● **ФРАГМЕНТ ТЕКСТА**:
◇ ◇ ◇ ◇ ◇ ◇ ◇

Когда солнце приблизилось к зениту, услышали звук мотора.
Вскочили, рискуя опрокинуть свой утлый ковчег, стали вглядываться в слепящее небо.
— Наш! Родной!!!
Закричали, как дети, замахали руками, шлемами, комбинезонами...
Самолет покачал крыльями — заметил! Сделав круг, заспешил в сторону берега.
Ожидание... Минуты как часы. Часы как сутки.
И вот в небе появился самолет. Другой — МБР-2. С полукруга сел на воду, осторожно подрулил к шлюпке. Несколько минут — и трое спасенных оказались на его борту. А затем — и в родном полку...

◇ ◇ ◇ ◇ ◇ ◇ ◇

● **ИСХОДНЫЕ ДАННЫЕ**:
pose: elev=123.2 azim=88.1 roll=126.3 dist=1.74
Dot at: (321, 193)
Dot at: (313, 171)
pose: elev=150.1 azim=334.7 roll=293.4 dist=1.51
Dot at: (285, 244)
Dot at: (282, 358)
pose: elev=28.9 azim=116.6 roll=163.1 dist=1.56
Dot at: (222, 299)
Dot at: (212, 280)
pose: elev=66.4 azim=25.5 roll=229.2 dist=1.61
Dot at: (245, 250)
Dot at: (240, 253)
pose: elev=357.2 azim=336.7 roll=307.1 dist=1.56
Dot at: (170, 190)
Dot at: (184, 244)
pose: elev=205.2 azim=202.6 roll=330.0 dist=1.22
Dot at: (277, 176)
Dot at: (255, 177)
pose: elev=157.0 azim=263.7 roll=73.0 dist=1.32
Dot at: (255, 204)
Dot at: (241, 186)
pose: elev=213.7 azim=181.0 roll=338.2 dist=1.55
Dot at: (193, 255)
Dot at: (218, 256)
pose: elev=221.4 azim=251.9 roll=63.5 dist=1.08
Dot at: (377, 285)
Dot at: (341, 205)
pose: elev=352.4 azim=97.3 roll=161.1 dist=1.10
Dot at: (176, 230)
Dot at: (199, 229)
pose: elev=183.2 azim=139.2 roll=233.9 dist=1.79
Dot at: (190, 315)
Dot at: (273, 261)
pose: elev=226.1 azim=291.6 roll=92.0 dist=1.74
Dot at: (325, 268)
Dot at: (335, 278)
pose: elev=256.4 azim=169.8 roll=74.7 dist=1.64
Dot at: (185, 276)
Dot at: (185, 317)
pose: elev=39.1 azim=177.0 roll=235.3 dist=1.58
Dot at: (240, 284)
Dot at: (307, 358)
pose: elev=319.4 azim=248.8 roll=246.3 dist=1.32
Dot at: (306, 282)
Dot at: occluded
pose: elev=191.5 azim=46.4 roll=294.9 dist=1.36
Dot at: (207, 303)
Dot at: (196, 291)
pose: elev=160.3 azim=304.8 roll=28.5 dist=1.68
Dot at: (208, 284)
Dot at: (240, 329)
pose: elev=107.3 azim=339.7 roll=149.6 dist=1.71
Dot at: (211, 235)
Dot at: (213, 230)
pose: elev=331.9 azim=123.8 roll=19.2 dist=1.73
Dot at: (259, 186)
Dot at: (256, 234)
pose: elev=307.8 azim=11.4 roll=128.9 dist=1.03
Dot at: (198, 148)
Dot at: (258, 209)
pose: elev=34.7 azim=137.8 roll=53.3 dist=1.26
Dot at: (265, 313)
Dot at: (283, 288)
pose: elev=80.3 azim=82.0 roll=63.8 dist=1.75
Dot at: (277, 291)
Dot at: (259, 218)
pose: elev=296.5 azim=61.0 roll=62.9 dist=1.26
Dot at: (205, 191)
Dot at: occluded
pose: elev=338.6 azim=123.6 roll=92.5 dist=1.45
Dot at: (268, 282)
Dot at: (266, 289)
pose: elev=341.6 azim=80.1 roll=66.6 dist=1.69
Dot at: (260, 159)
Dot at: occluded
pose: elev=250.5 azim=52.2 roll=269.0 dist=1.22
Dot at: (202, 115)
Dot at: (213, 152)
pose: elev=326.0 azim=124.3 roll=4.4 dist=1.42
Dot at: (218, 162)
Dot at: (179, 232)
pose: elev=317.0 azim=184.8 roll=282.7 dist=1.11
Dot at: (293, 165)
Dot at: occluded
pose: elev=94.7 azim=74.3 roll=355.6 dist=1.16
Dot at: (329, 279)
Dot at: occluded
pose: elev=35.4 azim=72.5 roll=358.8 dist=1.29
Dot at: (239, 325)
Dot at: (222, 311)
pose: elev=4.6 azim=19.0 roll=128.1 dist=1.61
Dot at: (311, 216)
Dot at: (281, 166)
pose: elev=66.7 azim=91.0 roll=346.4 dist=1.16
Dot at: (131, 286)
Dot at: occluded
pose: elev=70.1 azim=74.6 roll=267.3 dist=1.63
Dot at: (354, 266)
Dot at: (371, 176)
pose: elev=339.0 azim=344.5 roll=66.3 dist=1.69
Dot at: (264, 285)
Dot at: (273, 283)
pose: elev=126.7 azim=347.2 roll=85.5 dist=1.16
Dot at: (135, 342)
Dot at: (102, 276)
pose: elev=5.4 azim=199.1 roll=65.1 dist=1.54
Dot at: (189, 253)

◇ ◇ ◇ ◇ ◇ ◇ ◇

● **ЦЕЛЬ ЗАДАНИЯ**: Какой самолет, согласно фрагменту текста, сел на воду и подрулил к шлюпке? Список для работы не понадобится.

● **ПРАВИЛЬНЫЙ ОТВЕТ**: МБР-2.